TASK STATEMENT | Each line from the one containing "Page size: 1241x1754." through the end of the data is to be written out exactly, and nothing more.

Structured page parsing data
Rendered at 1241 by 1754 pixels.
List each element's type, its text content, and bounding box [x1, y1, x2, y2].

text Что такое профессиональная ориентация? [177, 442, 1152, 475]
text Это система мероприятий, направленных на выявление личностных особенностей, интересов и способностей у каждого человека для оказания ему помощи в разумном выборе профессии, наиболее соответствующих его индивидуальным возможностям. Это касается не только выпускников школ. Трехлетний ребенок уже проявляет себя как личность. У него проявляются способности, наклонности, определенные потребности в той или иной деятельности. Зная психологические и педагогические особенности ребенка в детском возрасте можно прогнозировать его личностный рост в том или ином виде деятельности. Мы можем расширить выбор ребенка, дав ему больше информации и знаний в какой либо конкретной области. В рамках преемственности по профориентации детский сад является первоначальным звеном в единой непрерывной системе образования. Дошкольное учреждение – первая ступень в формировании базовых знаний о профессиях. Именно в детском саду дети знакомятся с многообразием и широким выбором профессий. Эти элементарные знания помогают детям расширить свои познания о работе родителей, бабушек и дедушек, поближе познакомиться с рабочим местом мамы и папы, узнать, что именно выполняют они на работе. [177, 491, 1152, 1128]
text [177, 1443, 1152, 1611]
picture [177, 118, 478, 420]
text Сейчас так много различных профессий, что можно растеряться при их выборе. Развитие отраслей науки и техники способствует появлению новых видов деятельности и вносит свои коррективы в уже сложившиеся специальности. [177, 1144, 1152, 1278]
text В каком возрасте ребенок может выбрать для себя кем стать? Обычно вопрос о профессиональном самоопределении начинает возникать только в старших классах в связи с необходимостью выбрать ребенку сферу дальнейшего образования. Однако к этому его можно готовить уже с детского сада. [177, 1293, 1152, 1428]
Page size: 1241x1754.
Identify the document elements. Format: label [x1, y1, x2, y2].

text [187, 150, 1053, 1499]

YOUR RESPONSE |
Page size: 1241x1754.
Identify the document elements. Format: label [x1, y1, x2, y2].

text [187, 150, 1053, 1499]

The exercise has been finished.